# Requirement:
Please turn the listing below into a JSON list of strings with one string per line, leaving out any blank lines.

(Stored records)
================================

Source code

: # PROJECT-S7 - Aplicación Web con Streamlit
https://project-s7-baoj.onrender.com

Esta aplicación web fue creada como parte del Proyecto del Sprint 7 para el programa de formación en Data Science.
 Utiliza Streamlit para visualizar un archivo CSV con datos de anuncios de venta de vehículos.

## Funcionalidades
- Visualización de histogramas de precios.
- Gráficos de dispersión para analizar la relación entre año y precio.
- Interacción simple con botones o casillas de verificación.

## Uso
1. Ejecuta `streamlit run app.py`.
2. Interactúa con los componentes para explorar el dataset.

================================

# Answer box:
[
  "Source code",
  ": # PROJECT-S7 - Aplicación Web con Streamlit",
  "https://project-s7-baoj.onrender.com",
  "Esta aplicación web fue creada como parte del Proyecto del Sprint 7 para el programa de formación en Data Science.",
  " Utiliza Streamlit para visualizar un archivo CSV con datos de anuncios de venta de vehículos.",
  "## Funcionalidades",
  "- Visualización de histogramas de precios.",
  "- Gráficos de dispersión para analizar la relación entre año y precio.",
  "- Interacción simple con botones o casillas de verificación.",
  "## Uso",
  "1. Ejecuta `streamlit run app.py`.",
  "2. Interactúa con los componentes para explorar el dataset."
]